# Selected extract
Brooklyn Denim Co. Closing and Its Role in Williamsburg Garment Company’s Story
By Maurice Malone Published February 8, 2026
In the last hour of the day that Brooklyn Denim Co. was open, I stopped by to pay my respects. It wasn’t ceremonial or dramatic—just a moment to stand in a space that mattered and acknowledge what it represented for independent brands and the denim community. Brooklyn Denim Co. wasn’t just a retail store; it was part of the infrastructure that helped keep this industry moving.
Brooklyn Denim Co. was one of the first retailers to carry the Williamsburg Garment Company brand, shortly after we started in 2011. In February 2018, we decided to leave our first Havemeyer Street flagship retail store because it had been unknowingly leased to us without working heat. Frank Pizzurro and his partner Kenny Abiog opened their doors and gave us a home in the back office at BDC. We worked from that space until February 2021, when we moved into our current address at 67 West Street.
That period at Brooklyn Denim Co. became especially meaningful during COVID. When the shop doors were closed, Frank and I stood inside the store more than once, looking around and asking the same question every business owner was asking at the time: how do we pay our bills if everything stays shut down? It was an uncomfortable moment, but also a clarifying one. Standing there, it became obvious that the traditional retail model wasn’t going to carry us through that period on its own.

# Material shown

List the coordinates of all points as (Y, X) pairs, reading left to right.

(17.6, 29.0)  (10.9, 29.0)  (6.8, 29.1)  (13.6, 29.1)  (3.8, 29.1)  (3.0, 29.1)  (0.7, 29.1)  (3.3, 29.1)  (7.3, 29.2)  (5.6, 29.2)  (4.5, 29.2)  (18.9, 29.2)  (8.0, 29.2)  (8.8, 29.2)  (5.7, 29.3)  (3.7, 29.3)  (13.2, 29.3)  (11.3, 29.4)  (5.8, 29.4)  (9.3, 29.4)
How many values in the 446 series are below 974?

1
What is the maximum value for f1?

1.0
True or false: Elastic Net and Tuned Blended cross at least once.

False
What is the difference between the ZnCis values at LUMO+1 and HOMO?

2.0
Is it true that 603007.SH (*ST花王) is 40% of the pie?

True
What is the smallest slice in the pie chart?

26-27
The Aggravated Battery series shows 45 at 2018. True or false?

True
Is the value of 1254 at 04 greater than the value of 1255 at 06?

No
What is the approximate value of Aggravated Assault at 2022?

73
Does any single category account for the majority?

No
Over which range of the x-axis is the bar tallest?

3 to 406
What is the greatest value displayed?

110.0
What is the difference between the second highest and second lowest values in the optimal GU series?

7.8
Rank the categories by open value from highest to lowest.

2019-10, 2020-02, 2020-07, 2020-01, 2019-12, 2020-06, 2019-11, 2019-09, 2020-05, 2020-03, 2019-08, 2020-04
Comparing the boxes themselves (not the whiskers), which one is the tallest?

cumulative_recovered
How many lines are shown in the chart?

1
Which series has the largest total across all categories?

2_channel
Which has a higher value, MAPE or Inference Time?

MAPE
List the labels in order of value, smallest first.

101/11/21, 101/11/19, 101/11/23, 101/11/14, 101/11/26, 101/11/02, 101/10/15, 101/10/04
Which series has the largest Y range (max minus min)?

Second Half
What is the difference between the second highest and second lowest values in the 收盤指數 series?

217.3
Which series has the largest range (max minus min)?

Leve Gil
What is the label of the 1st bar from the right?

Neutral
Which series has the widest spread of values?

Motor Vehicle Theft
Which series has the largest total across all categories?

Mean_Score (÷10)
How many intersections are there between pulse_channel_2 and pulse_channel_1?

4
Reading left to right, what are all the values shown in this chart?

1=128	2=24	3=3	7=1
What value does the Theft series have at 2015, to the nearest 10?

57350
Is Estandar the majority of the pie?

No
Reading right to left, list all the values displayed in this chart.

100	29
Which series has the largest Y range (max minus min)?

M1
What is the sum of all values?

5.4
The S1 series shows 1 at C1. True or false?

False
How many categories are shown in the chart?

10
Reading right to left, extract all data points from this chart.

# What to work on
[1] List every year that appears in the Brooklyn Denim Co. article, including its byline, in order of appearance.
[2] Reproduce word for word the passage of the Brooklyn Denim Co. article from "That period at" to "on its own.".

# Responses to the tasks
[1] 2026, 2011, 2018, 2021

[2]
That period at Brooklyn Denim Co. became especially meaningful during COVID. When the shop doors were closed, Frank and I stood inside the store more than once, looking around and asking the same question every business owner was asking at the time: how do we pay our bills if everything stays shut down? It was an uncomfortable moment, but also a clarifying one. Standing there, it became obvious that the traditional retail model wasn’t going to carry us through that period on its own.